For your first question you may handle it using smart pointers, for example shared_ptr use a reference counter to know how many shared_ptr are pointing to a memory location and be able to control life time of the object(but current design of shared_ptr do not allow you to read that counter).
There is non-standard platform dependent solution to query size of dynamically allocated memory(for example _msize on Windows and memory_size on Unix) but that only work with dynamic memories that allocated using malloc and is not portable, in C++ the idea is you should care for this, if you need this feature implement a solution for it and if you don't need it, then you never pay extra cost of it
Given an address ,can we find which variable is using them ?
No, this isn't possible. variables point to memory, not the other way around.

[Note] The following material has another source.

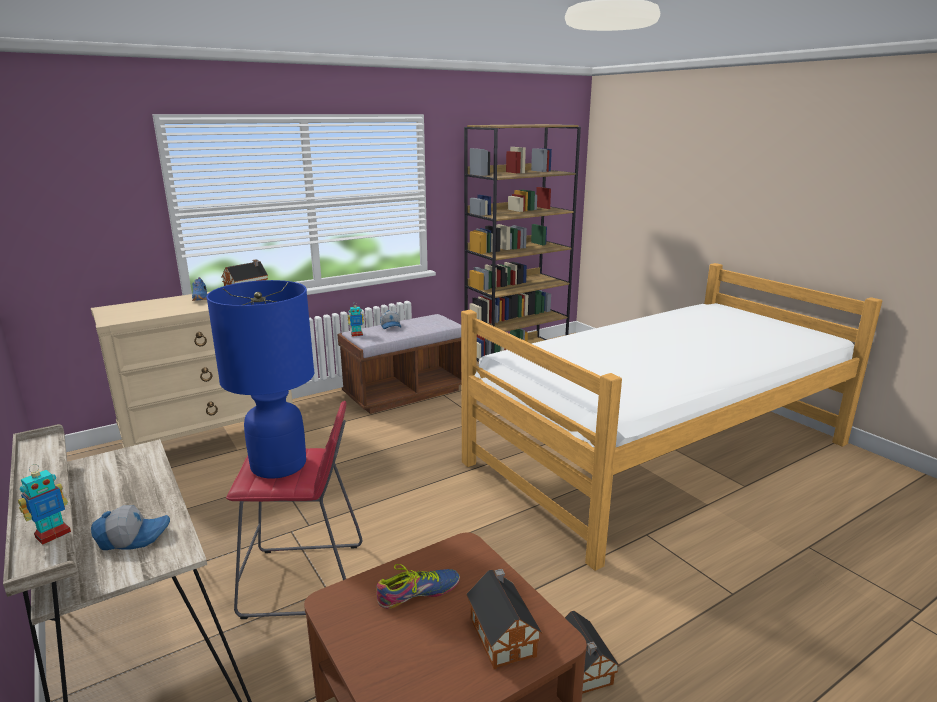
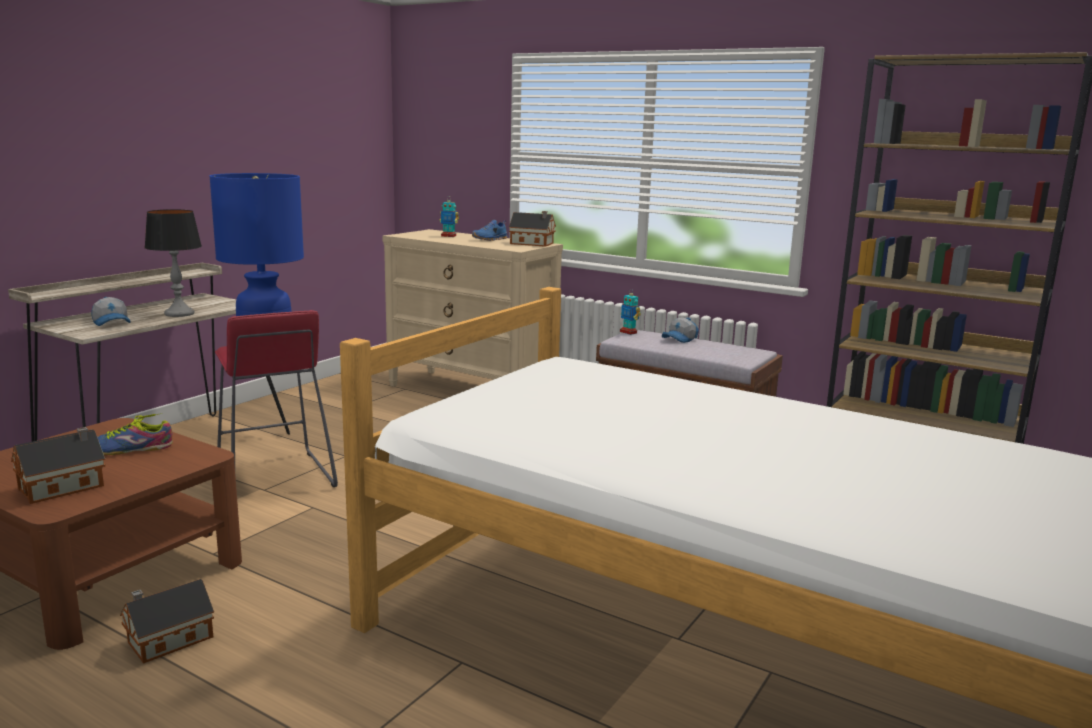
camera: 65 degrees right, 5 degrees down
(53, 534) = (72, 291): toy robot -> toy robot (448, 236)
(144, 489) = (179, 314): none -> table lamp
(418, 593) = (129, 449): shoe -> shoe turned 120 degrees clockwise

There isn't some way to get to variable-names from compiled code, except maybe via the symbol table, reading which in-turn would probably need messing around with assembly.
Given an address ,can we atleast find how big is the chunk of memory
to which that memory address belongs..
No. There isn't a way to do that given just the address. You could find the sizeof() after dereferencing the address but not from the address itself.
Question 1.
A: It cannot be done natively, but could be done by Valgrind memcheck tool. The VM tracks down all variables and allocated memory space/stack. However, it is not designed to answer such question, but with some modification, memcheck tool could answer this question. For example, it can correlate invalid memory access or memory leakage address to variables in the source code. So, given a valid and known memory address, it must be able to find the corresponding variable.
Question 2.
A: It can be done like above, but it can also be done natively with some PRELOADED libraries for malloc, calloc, strdup, free, etc. By manual instructed memory allocation functions, you can save allocated address and size. And also save the return address by __builtin_return_address() or backtrace() to know where the memory chunk is being allocated. You have to save all allocated address and size to a tree. Then you should be able to query the address belongs to which chunk and the chunk size, and what function allocated the chunk.